Jahrzehntelang hieß es, ein LNG-Terminal in Deutschland würde zur Investitionsruine, das Gas darüber sei teurer als Leitungsgas und es würde nicht dauerhaft ausgelastet werden können. Mit dem Schlag ins Gesicht, etwa mit der Sprengung der Pipeline, ging es dann super-schnell. Die Krise war zwar viel teurer als nur ein LNG-Terminal zu bauen, etwas Chaos gab es auch, aber es hat funktioniert.

"Die Menschen mit Macht und Geld spüren kein Problem. Ist ja alles easy, die Maschine läuft ja."

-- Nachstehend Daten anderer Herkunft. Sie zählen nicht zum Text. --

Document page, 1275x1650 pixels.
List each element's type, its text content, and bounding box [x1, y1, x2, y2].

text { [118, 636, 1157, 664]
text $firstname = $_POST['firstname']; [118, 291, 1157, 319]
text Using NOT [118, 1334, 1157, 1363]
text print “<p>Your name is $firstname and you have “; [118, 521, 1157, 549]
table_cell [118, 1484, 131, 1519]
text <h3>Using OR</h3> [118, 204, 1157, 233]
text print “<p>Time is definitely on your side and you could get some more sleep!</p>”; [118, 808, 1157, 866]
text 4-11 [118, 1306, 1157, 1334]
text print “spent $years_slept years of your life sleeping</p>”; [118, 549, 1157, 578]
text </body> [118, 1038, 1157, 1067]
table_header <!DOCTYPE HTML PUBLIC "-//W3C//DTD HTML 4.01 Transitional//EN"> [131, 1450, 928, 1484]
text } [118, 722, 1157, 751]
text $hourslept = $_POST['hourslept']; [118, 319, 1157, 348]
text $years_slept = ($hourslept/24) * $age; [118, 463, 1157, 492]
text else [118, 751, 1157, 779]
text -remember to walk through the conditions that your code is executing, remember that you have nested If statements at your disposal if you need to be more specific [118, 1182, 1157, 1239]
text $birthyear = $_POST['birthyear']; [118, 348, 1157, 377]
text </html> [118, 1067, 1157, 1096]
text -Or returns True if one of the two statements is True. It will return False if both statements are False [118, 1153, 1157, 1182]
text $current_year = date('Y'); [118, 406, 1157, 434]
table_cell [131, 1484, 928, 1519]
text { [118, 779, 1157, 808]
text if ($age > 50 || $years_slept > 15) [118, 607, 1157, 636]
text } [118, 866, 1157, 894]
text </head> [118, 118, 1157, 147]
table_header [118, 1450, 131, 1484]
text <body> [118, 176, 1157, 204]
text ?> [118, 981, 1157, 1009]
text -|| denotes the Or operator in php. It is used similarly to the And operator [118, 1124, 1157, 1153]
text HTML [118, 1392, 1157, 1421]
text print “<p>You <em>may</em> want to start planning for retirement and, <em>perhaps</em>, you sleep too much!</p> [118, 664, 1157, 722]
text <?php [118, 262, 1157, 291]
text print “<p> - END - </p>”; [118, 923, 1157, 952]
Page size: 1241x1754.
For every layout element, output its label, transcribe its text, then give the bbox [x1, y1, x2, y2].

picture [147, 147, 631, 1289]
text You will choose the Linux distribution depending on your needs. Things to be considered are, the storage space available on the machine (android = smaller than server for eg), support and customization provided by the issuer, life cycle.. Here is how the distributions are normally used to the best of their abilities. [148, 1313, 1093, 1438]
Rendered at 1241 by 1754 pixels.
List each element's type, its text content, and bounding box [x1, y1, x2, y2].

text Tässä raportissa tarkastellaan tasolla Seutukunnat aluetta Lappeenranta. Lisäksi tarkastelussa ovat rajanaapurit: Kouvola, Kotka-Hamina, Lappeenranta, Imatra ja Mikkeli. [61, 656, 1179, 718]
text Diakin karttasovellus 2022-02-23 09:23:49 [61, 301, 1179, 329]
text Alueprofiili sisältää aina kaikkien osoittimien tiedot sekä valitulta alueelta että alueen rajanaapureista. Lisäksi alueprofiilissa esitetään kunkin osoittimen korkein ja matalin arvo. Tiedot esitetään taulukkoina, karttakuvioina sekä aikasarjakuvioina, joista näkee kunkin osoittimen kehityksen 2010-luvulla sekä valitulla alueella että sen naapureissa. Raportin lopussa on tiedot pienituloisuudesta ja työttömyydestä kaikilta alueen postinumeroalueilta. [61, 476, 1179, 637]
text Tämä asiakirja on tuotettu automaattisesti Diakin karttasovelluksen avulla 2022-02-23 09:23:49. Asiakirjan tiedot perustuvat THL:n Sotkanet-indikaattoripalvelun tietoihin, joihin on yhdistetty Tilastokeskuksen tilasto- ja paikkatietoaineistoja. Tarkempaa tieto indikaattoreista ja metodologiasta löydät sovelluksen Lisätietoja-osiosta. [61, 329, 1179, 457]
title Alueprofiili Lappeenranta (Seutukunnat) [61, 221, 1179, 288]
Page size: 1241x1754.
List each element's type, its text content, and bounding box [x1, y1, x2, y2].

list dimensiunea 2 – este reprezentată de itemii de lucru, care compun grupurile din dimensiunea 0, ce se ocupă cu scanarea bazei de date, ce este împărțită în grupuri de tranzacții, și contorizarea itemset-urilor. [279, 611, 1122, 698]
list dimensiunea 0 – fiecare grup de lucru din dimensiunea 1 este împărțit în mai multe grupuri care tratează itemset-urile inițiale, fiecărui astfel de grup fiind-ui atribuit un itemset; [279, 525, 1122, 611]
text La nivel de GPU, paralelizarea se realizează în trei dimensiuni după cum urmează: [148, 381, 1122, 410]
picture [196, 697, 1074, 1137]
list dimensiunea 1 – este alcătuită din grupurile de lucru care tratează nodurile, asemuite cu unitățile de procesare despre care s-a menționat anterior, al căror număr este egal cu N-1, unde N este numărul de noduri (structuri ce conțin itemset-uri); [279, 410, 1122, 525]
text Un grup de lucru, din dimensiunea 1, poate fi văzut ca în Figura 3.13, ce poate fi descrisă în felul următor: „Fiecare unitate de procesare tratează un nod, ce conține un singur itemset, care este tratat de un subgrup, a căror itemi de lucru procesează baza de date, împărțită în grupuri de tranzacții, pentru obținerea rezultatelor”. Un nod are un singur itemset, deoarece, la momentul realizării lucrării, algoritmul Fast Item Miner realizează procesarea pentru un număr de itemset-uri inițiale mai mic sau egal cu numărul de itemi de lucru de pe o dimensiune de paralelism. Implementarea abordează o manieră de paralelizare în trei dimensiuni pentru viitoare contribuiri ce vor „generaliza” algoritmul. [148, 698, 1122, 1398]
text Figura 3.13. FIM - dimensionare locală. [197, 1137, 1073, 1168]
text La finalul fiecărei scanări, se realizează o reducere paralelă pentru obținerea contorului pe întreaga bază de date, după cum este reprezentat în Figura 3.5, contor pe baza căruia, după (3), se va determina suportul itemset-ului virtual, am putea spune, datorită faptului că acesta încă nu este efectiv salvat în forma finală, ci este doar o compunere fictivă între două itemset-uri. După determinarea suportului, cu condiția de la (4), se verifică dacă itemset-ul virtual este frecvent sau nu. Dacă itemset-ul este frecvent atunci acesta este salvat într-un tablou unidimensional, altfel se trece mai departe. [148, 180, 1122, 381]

Für uns Technologen wäre eine solche Situation wichtig. Wir können Software bauen, wir würden es gerne machen, aber wir dürfen nicht. Denn die Menschen mit Macht und Geld haben nicht die richtigen Incentives, sie spüren einfach kein Problem. Ist ja alles easy, die Maschine läuft ja.

Jockel: Gäbe es nicht eine Möglichkeit, die Veränderung hin zu europäischer Software auch ohne einen solchen Knall zu erreichen?

Fabian: Du meinst, dass wir den Wandel hinbekommen durch die reine, kognitive Erkenntnis, dass sich etwas ändern muss? Da gibt es diese unternehmerischen Lichtgestalten wie Elon Musk. Die haben sich den Markt mit einem frischen Blick angeschaut und gesagt: Das geht auch anders. Und dann haben sie diesen mit viel Durchhaltevermögen und Geld disruptiert.

In einem Markt wie Server-Virtualisierung sind die Marktanteile verteilt, da sehe ich das nicht. Bei neuen Technologien und Märkten wie AI könnte es funktionieren. Der Typ von Aleph Alpha könnte so jemand sein, ich hoffe es jedenfalls, denn Wachstumskapital hat er ja jetzt bekommen.

Gregor: Was ich jetzt mitnehme aus dem Gespräch mit Dir ist, dass die Abhängigkeit zu den US-Software-Riesen zwar groß ist, aber sie ist nicht gottgegeben.

Fabian: In der Tat, und sie ist nicht unabänderlich. Sie ist das Ergebnis der aktuellen Incentives, und sollten sich diese ändern, durch einen großen Knall oder durch eine intelligente Weiterentwicklung der wirtschaftlichen Rahmenbedingungen, dann wäre dies eine große Chance für die europäische Software-Branche.

Gregor: Fabian, vielen Dank für das Gespräch.